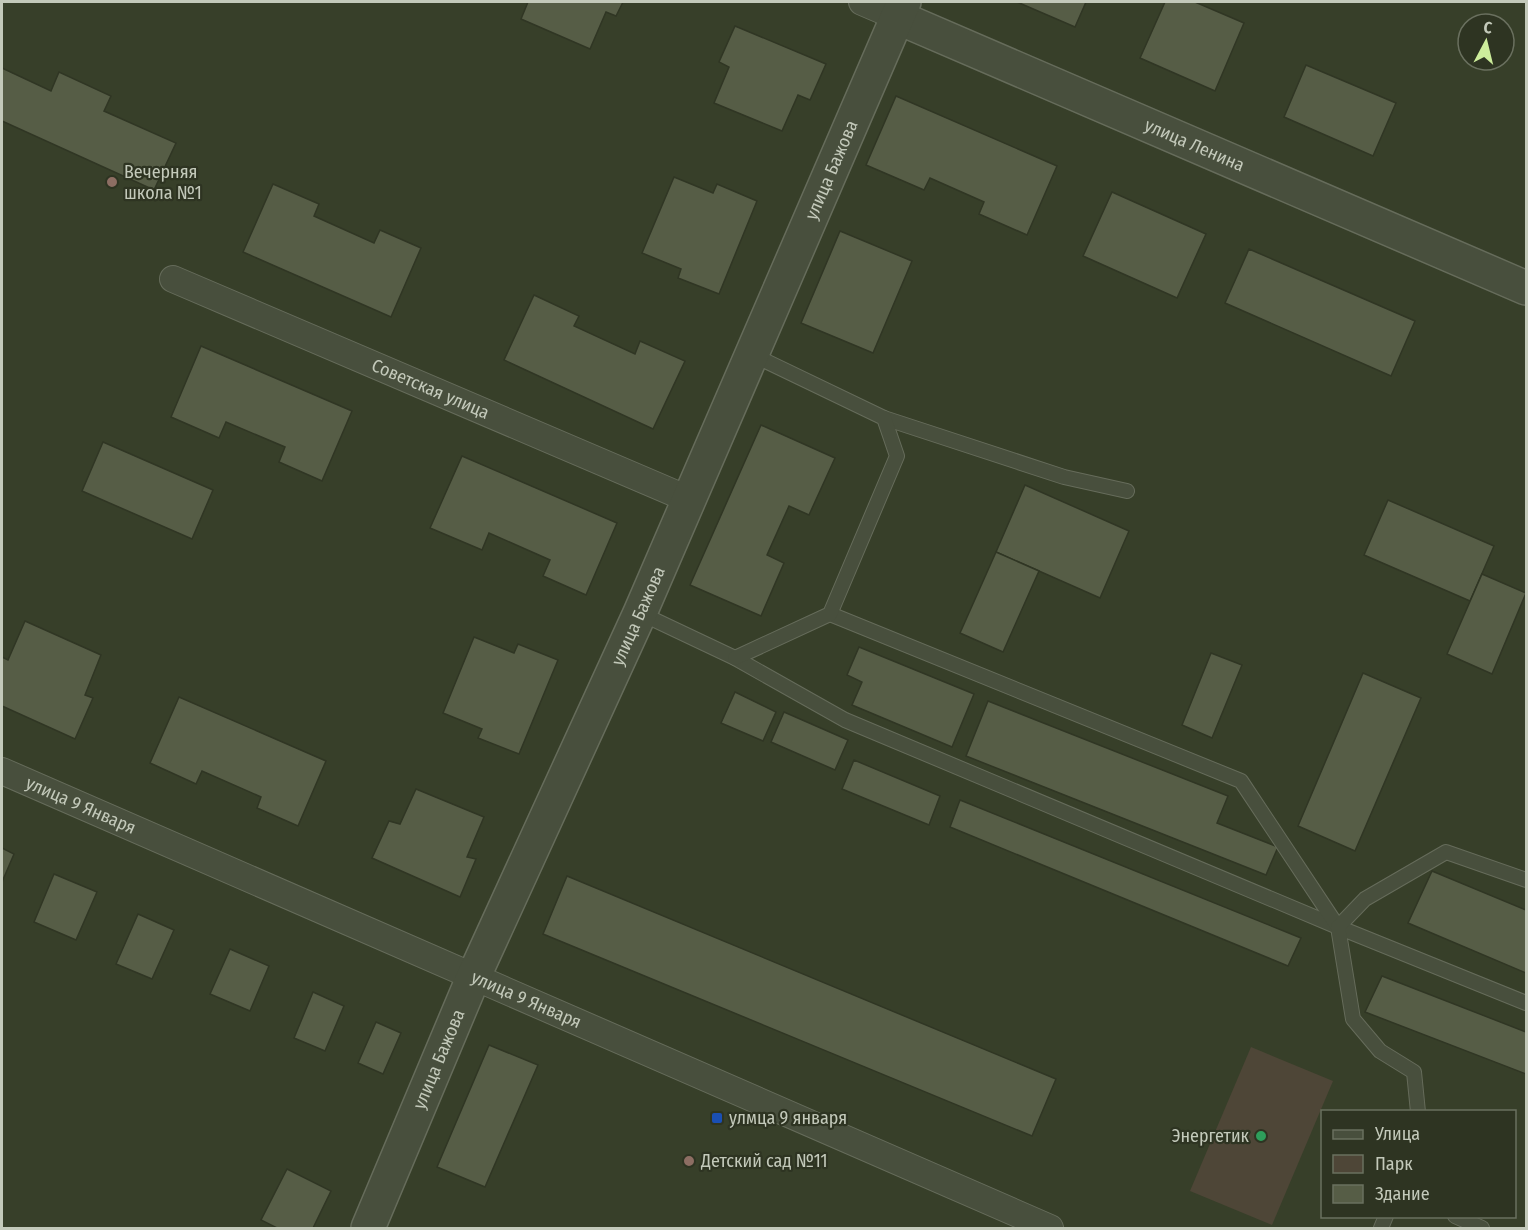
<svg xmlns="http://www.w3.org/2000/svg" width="1528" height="1230" font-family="'Fira Sans Condensed',sans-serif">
<rect width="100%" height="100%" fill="#373f29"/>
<path fill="#4e4637" d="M1251,1047L1333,1081L1272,1225L1190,1191Z"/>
<g fill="#565d46" stroke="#303624" stroke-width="1.5">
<path d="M528,2H623L616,16L606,12L590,49L521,19Z"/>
<path d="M1017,2H1086L1075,27Z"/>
<path d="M1165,2H1195L1244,23L1215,91L1140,58Z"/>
<path d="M735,26L826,64L810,100L798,95L782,131L714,103L729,67L719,62Z"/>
<path d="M1306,65L1396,103L1373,156L1284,117Z"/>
<path d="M2,68L51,91L59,72L111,96L104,111L176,143L154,190L2,121Z"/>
<path d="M896,96L1057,166L1027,235L979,214L984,202L930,178L924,190L866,165Z"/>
<path d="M674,177L713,193L717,184L757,201L719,294L678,278L681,269L642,253Z"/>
<path d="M273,184L319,204L314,216L374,243L380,230L421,248L391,317L243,252Z"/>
<path d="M1112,192L1206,234L1177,298L1083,256Z"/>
<path d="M840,231L912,261L873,353L801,323Z"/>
<path d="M1249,249L1415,321L1391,376L1225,303Z"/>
<path d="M534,295L579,316L574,326L635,354L640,341L685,361L653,429L504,360Z"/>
<path d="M201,346L352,411L322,481L279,462L285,447L226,422L219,438L171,417Z"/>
<path d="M761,425L835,458L809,515L789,506L767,555L784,563L761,616L690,585Z"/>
<path d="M103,442L213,490L192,539L82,491Z"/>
<path d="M462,456L617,523L586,595L543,576L550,560L489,533L482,550L430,528Z"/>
<path d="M1025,485L1129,531L1100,598L996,552Z"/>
<path d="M1388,500L1494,546L1470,601L1364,555Z"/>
<path d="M996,552L1039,571L1003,652L960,633Z"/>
<path d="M1482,574L1526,593L1492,674L1447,654Z"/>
<path d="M25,621L101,655L85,695L93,698L75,739L2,706V657L8,660Z"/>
<path d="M474,637L514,653L518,644L558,660L519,754L478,738L482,729L443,713Z"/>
<path d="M859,647L974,694L952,747L852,705L862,682L847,675Z"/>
<path d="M1211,653L1242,665L1212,738L1182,725Z"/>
<path d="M1363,673L1421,698L1355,851L1298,826Z"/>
<path d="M735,692L776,712L763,741L721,723Z"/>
<path d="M179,697L326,761L298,826L257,808L261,797L202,771L196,784L150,763Z"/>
<path d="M988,701L1228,796L1217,823L1278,847L1266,875L966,756Z"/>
<path d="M784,712L848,740L835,770L771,742Z"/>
<path d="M854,760L940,796L929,825L842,789Z"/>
<path d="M416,789L484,817L467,857L476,859L460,897L372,858L389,821L400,824Z"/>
<path d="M960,800L1301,938L1288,966L950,827Z"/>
<path d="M2,848L14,854L2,882Z"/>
<path d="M1432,871L1526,910V973L1408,923Z"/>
<path d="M54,874L97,892L76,940L34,922Z"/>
<path d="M567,876L1056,1079L1032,1136L543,934Z"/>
<path d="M138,914L174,930L152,979L116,964Z"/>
<path d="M230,949L269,966L250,1011L210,994Z"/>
<path d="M1382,976L1526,1032V1074L1365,1012Z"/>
<path d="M313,992L344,1006L325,1051L294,1038Z"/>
<path d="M376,1022L401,1033L383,1074L358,1063Z"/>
<path d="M489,1045L538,1065L485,1187L437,1167Z"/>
<path d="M287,1169L331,1191L313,1228H277L261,1220Z"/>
</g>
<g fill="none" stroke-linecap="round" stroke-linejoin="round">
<g stroke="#666c5b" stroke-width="16">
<g id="service">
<path d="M884,418L1064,477L1127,491"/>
<path d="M640,613L735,658L845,720L1338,927L1526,1003"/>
<path d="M830,614L1241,781L1338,927"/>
<path d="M735,658L830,614L897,456L884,418L753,355"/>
<path d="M1418,1112L1414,1072L1380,1051L1353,1019L1338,927L1365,899L1446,852L1526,880"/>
<path d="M1455,1216L1482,1228"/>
<path d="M1381,1228L1386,1216"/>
</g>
</g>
<g stroke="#666c5b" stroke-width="28">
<g id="minor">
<path d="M862,2L897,17"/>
<path id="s1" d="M173,279L688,499"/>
<path id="s2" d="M2,771L1050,1228"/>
</g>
</g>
<g stroke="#666c5b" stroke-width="36">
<g id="tertiary">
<path id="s3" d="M897,17L1526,288"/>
<path id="s4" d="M368,1228L473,978L640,613L904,2"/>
</g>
</g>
<use href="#service" stroke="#484f3d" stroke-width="14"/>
<use href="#minor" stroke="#484f3d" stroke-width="26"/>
<use href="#tertiary" stroke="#484f3d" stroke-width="33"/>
</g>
<g fill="#8d6e63" stroke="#2e3422" stroke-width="2">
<circle cx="112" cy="182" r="6"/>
<circle cx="689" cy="1161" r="6"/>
</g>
<rect fill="#1a4fb4" stroke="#2e3422" stroke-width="2" x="711" y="1112" width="12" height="12" rx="3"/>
<circle fill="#2e9e5b" stroke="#2e3422" stroke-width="2" cx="1261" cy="1136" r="6"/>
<g text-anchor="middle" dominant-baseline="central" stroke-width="4.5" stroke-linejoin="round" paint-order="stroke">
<g font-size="18" fill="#c3c9ba" stroke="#2e3422">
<text stroke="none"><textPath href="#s3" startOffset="324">улица Ленина</textPath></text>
<text stroke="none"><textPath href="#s4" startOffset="1155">улица Бажова</textPath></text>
<text stroke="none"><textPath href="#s1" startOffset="280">Советская улица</textPath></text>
<text stroke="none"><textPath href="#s4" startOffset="669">улица Бажова</textPath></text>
<text stroke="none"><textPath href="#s2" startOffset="86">улица 9 Января</textPath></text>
<text stroke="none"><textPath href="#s2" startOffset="572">улица 9 Января</textPath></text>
<text stroke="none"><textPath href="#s4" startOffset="183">улица Бажова</textPath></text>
</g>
<g font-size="18" fill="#c3c9ba" stroke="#2e3422" text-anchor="start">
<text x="124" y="172">Вечерняя<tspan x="124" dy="21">школа №1</tspan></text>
<text x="729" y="1118">улмца 9 января</text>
<text x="1249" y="1136" text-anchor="end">Энергетик</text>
<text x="701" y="1161">Детский сад №11</text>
</g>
</g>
<rect width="1528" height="1230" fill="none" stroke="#c3c9ba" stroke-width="6"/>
<rect x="1321" y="1110" width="195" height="108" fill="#2e3422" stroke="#6a705f" stroke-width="1.5"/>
<rect x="1333" y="1130" width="30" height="9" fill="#484f3d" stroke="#6a705f" stroke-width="1.5"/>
<text x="1375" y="1140" font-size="18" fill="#c3c9ba">Улица</text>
<rect x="1333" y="1155" width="30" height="18" fill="#4e4637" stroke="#6a705f" stroke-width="1.5"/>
<text x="1375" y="1170" font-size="18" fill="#c3c9ba">Парк</text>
<rect x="1333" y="1185" width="30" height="18" fill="#565d46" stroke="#6a705f" stroke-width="1.5"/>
<text x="1375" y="1200" font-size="18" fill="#c3c9ba">Здание</text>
<g transform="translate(1486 42) rotate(7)"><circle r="28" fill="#2e3422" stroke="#6a705f" stroke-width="1.5"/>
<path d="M0-4.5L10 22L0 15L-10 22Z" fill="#cded9b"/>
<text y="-9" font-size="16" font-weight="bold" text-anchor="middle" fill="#c3c9ba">С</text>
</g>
</svg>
= = =
### [Problem description]
Every line above should be transcribed exactly, though no image should be carried over.

### [Answer to this task]
<svg xmlns="http://www.w3.org/2000/svg" width="1528" height="1230" font-family="'Fira Sans Condensed',sans-serif">
<rect width="100%" height="100%" fill="#373f29"/>
<path fill="#4e4637" d="M1251,1047L1333,1081L1272,1225L1190,1191Z"/>
<g fill="#565d46" stroke="#303624" stroke-width="1.5">
<path d="M528,2H623L616,16L606,12L590,49L521,19Z"/>
<path d="M1017,2H1086L1075,27Z"/>
<path d="M1165,2H1195L1244,23L1215,91L1140,58Z"/>
<path d="M735,26L826,64L810,100L798,95L782,131L714,103L729,67L719,62Z"/>
<path d="M1306,65L1396,103L1373,156L1284,117Z"/>
<path d="M2,68L51,91L59,72L111,96L104,111L176,143L154,190L2,121Z"/>
<path d="M896,96L1057,166L1027,235L979,214L984,202L930,178L924,190L866,165Z"/>
<path d="M674,177L713,193L717,184L757,201L719,294L678,278L681,269L642,253Z"/>
<path d="M273,184L319,204L314,216L374,243L380,230L421,248L391,317L243,252Z"/>
<path d="M1112,192L1206,234L1177,298L1083,256Z"/>
<path d="M840,231L912,261L873,353L801,323Z"/>
<path d="M1249,249L1415,321L1391,376L1225,303Z"/>
<path d="M534,295L579,316L574,326L635,354L640,341L685,361L653,429L504,360Z"/>
<path d="M201,346L352,411L322,481L279,462L285,447L226,422L219,438L171,417Z"/>
<path d="M761,425L835,458L809,515L789,506L767,555L784,563L761,616L690,585Z"/>
<path d="M103,442L213,490L192,539L82,491Z"/>
<path d="M462,456L617,523L586,595L543,576L550,560L489,533L482,550L430,528Z"/>
<path d="M1025,485L1129,531L1100,598L996,552Z"/>
<path d="M1388,500L1494,546L1470,601L1364,555Z"/>
<path d="M996,552L1039,571L1003,652L960,633Z"/>
<path d="M1482,574L1526,593L1492,674L1447,654Z"/>
<path d="M25,621L101,655L85,695L93,698L75,739L2,706V657L8,660Z"/>
<path d="M474,637L514,653L518,644L558,660L519,754L478,738L482,729L443,713Z"/>
<path d="M859,647L974,694L952,747L852,705L862,682L847,675Z"/>
<path d="M1211,653L1242,665L1212,738L1182,725Z"/>
<path d="M1363,673L1421,698L1355,851L1298,826Z"/>
<path d="M735,692L776,712L763,741L721,723Z"/>
<path d="M179,697L326,761L298,826L257,808L261,797L202,771L196,784L150,763Z"/>
<path d="M988,701L1228,796L1217,823L1278,847L1266,875L966,756Z"/>
<path d="M784,712L848,740L835,770L771,742Z"/>
<path d="M854,760L940,796L929,825L842,789Z"/>
<path d="M416,789L484,817L467,857L476,859L460,897L372,858L389,821L400,824Z"/>
<path d="M960,800L1301,938L1288,966L950,827Z"/>
<path d="M2,848L14,854L2,882Z"/>
<path d="M1432,871L1526,910V973L1408,923Z"/>
<path d="M54,874L97,892L76,940L34,922Z"/>
<path d="M567,876L1056,1079L1032,1136L543,934Z"/>
<path d="M138,914L174,930L152,979L116,964Z"/>
<path d="M230,949L269,966L250,1011L210,994Z"/>
<path d="M1382,976L1526,1032V1074L1365,1012Z"/>
<path d="M313,992L344,1006L325,1051L294,1038Z"/>
<path d="M376,1022L401,1033L383,1074L358,1063Z"/>
<path d="M489,1045L538,1065L485,1187L437,1167Z"/>
<path d="M287,1169L331,1191L313,1228H277L261,1220Z"/>
</g>
<g fill="none" stroke-linecap="round" stroke-linejoin="round">
<g stroke="#666c5b" stroke-width="16">
<g id="service">
<path d="M884,418L1064,477L1127,491"/>
<path d="M640,613L735,658L845,720L1338,927L1526,1003"/>
<path d="M830,614L1241,781L1338,927"/>
<path d="M735,658L830,614L897,456L884,418L753,355"/>
<path d="M1418,1112L1414,1072L1380,1051L1353,1019L1338,927L1365,899L1446,852L1526,880"/>
<path d="M1455,1216L1482,1228"/>
<path d="M1381,1228L1386,1216"/>
</g>
</g>
<g stroke="#666c5b" stroke-width="28">
<g id="minor">
<path d="M862,2L897,17"/>
<path id="s1" d="M173,279L688,499"/>
<path id="s2" d="M2,771L1050,1228"/>
</g>
</g>
<g stroke="#666c5b" stroke-width="36">
<g id="tertiary">
<path id="s3" d="M897,17L1526,288"/>
<path id="s4" d="M368,1228L473,978L640,613L904,2"/>
</g>
</g>
<use href="#service" stroke="#484f3d" stroke-width="14"/>
<use href="#minor" stroke="#484f3d" stroke-width="26"/>
<use href="#tertiary" stroke="#484f3d" stroke-width="33"/>
</g>
<g fill="#8d6e63" stroke="#2e3422" stroke-width="2">
<circle cx="112" cy="182" r="6"/>
<circle cx="689" cy="1161" r="6"/>
</g>
<rect fill="#1a4fb4" stroke="#2e3422" stroke-width="2" x="711" y="1112" width="12" height="12" rx="3"/>
<circle fill="#2e9e5b" stroke="#2e3422" stroke-width="2" cx="1261" cy="1136" r="6"/>
<g text-anchor="middle" dominant-baseline="central" stroke-width="4.5" stroke-linejoin="round" paint-order="stroke">
<g font-size="18" fill="#c3c9ba" stroke="#2e3422">
<text stroke="none"><textPath href="#s3" startOffset="324">улица Ленина</textPath></text>
<text stroke="none"><textPath href="#s4" startOffset="1155">улица Бажова</textPath></text>
<text stroke="none"><textPath href="#s1" startOffset="280">Советская улица</textPath></text>
<text stroke="none"><textPath href="#s4" startOffset="669">улица Бажова</textPath></text>
<text stroke="none"><textPath href="#s2" startOffset="86">улица 9 Января</textPath></text>
<text stroke="none"><textPath href="#s2" startOffset="572">улица 9 Января</textPath></text>
<text stroke="none"><textPath href="#s4" startOffset="183">улица Бажова</textPath></text>
</g>
<g font-size="18" fill="#c3c9ba" stroke="#2e3422" text-anchor="start">
<text x="124" y="172">Вечерняя<tspan x="124" dy="21">школа №1</tspan></text>
<text x="729" y="1118">улмца 9 января</text>
<text x="1249" y="1136" text-anchor="end">Энергетик</text>
<text x="701" y="1161">Детский сад №11</text>
</g>
</g>
<rect width="1528" height="1230" fill="none" stroke="#c3c9ba" stroke-width="6"/>
<rect x="1321" y="1110" width="195" height="108" fill="#2e3422" stroke="#6a705f" stroke-width="1.5"/>
<rect x="1333" y="1130" width="30" height="9" fill="#484f3d" stroke="#6a705f" stroke-width="1.5"/>
<text x="1375" y="1140" font-size="18" fill="#c3c9ba">Улица</text>
<rect x="1333" y="1155" width="30" height="18" fill="#4e4637" stroke="#6a705f" stroke-width="1.5"/>
<text x="1375" y="1170" font-size="18" fill="#c3c9ba">Парк</text>
<rect x="1333" y="1185" width="30" height="18" fill="#565d46" stroke="#6a705f" stroke-width="1.5"/>
<text x="1375" y="1200" font-size="18" fill="#c3c9ba">Здание</text>
<g transform="translate(1486 42) rotate(7)"><circle r="28" fill="#2e3422" stroke="#6a705f" stroke-width="1.5"/>
<path d="M0-4.5L10 22L0 15L-10 22Z" fill="#cded9b"/>
<text y="-9" font-size="16" font-weight="bold" text-anchor="middle" fill="#c3c9ba">С</text>
</g>
</svg>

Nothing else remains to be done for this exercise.